## [Your assignment]
Transcribe the entries below without changing a word, and omit every picture.

## [Records supplied]
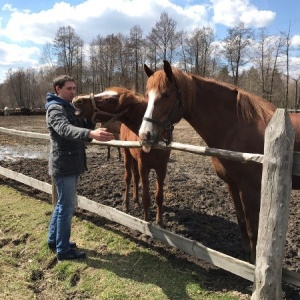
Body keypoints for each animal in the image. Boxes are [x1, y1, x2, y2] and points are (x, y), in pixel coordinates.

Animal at [72, 86, 171, 225]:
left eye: (109, 100)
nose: (77, 100)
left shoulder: (162, 168)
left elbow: (159, 197)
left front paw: (160, 222)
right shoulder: (144, 167)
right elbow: (146, 198)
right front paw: (146, 222)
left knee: (135, 177)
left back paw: (135, 200)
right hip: (127, 155)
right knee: (129, 178)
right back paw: (127, 204)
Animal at [139, 59, 300, 262]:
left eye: (166, 94)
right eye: (147, 95)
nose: (145, 135)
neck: (237, 128)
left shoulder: (250, 190)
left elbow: (253, 229)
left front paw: (253, 262)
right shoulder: (233, 185)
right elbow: (241, 221)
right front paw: (245, 255)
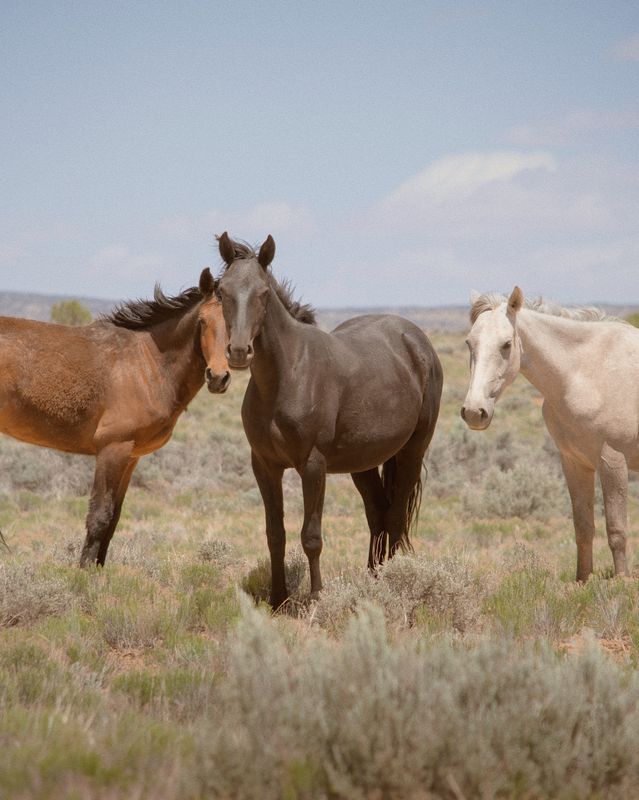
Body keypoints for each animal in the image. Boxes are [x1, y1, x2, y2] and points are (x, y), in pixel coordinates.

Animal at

## [Response box]
Body keypoints for each animal in the image. Boxes are [x1, y1, x2, y2] and points are (x, y), in pixel coordinates.

Animal at [72, 86, 171, 225]:
left eye: (109, 100)
nose: (77, 100)
left shoulder: (162, 168)
left elbow: (159, 197)
left front paw: (160, 222)
right shoulder: (144, 167)
right elbow: (146, 198)
right front paw: (146, 222)
left knee: (135, 177)
left back paw: (135, 200)
right hip: (127, 155)
right knee: (129, 178)
right back paw: (127, 204)
Animal at [139, 59, 300, 262]:
left eye: (166, 94)
right eye: (147, 95)
nose: (145, 135)
neck: (237, 128)
left shoulder: (250, 190)
left elbow: (253, 229)
left front paw: (253, 262)
right shoulder: (233, 185)
right elbow: (241, 221)
right front paw: (245, 255)
Body keypoints for each animal in the image. Boxes are [x1, y1, x2, y2] and points are (x, y), in pixel coordinates.

Animal at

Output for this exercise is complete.